Kulturschock: Tai Chi Kurse richtig machen!

Tai Chi ist ein fortlaufender Prozess und genau deswegen kommt es aus eigener Erfahrung bei uns in Wien oft zu Missverständnissen.

Was machen wir in Wien anders als in China?

Bestenfalls sollte man als Lehrer im Kurs gar nichts anders machen. Die Auffassung in unserer Kultur ist jedoch im Vergleich zu China sehr gespalten.

Konsumverhalten ablegen

Die Aufgaben des Meisters/Trainers sind nicht Tai Chi besonders leicht verständlich und angenehm zu machen. Eine „Wellness Kur“ mit dem Namen Tai Chi gibt es nicht. In China kriegt man das Können nicht auf den Tablet serviert, sondern wird antrainiert durch jahrelanges Training.

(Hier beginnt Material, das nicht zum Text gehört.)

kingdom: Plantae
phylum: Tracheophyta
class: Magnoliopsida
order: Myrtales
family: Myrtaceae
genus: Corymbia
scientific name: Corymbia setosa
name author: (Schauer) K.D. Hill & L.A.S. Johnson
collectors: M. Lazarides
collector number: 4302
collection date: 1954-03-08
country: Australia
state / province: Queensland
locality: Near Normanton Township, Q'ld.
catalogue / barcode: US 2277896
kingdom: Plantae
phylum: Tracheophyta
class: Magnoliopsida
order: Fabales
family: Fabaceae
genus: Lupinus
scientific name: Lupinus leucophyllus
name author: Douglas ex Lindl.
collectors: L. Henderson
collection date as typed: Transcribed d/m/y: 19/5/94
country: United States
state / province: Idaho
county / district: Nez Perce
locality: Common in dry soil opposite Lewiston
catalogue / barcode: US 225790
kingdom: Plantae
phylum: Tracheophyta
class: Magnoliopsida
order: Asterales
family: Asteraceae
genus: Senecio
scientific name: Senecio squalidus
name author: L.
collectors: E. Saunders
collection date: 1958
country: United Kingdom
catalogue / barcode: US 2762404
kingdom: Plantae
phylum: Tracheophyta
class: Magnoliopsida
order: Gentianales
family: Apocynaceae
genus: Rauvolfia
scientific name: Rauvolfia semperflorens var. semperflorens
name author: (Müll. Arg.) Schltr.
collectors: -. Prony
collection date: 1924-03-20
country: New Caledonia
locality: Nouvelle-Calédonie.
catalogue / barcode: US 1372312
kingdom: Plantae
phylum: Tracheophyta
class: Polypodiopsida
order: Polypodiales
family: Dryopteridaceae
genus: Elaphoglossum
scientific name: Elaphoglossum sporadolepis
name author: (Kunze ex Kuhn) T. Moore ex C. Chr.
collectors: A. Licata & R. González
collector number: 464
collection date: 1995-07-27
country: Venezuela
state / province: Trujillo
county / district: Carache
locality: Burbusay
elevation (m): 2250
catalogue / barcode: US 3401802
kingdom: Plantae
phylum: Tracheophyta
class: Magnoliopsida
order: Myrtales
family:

Selbstverantwortung übernehmen

Der Meister/Trainer übernimmt für die Schüler keine Verantwortung. Der eigene Fortschritt ist aus der eigenen Energie, die man im Training reinsteckt zu erlangen. Die Übungen und Themen können von den Schülern angenommen werden oder auch nicht. Mitdenken statt tun was alle machen! Überschüssige „Anhängsel“, die über ihr Training keine Selbstverantwortung übernehmen, werden in China rasch aus der Gruppe entfernt. Man legt das Vertrauen nicht in die Kraft des Meisters/Trainers, sondern in die eigene Hand.

Schönreden weglassen

Tai Chi ist eine sehr pragmatische Methode um selbst mit Konflikten umzugehen und diese besser zu erkennen. Das typische Schönreden von Tai Chi geht jeden Meister/Trainer auf den Keks, denn es ist harte Arbeit und mit viel emotionalen Momenten verbunden. Wer seinen Meister/Trainer wirklich beeindrucken will, bleibt still und zeigt Ergebnisse durch das eigene Training.

Weniger reden, mehr tun

Es wird viel über die Thematik Tai Chi gesprochen, doch wird gar nichts davon ohne eigentliches Training verstanden. Wenn Sie zwei Wochen Tai Chi lernen und dann ein Buch über I-Ching oder Baguatheorie in die Hand nehmen, dann versuchen Sie es am besten nach sechs Monaten Training nochmal. Tai Chi basiert auf Lebenserfahrung und während viele Dinge das Training positiv beeinflussen können, kann auch das Nichtwissen, um unvoreingenommen mit sich selbst umzugehen, von Vorteil sein. Bildung resultiert schnell in Einbildung und Vorstellungen schnell in Wahnvorstellungen.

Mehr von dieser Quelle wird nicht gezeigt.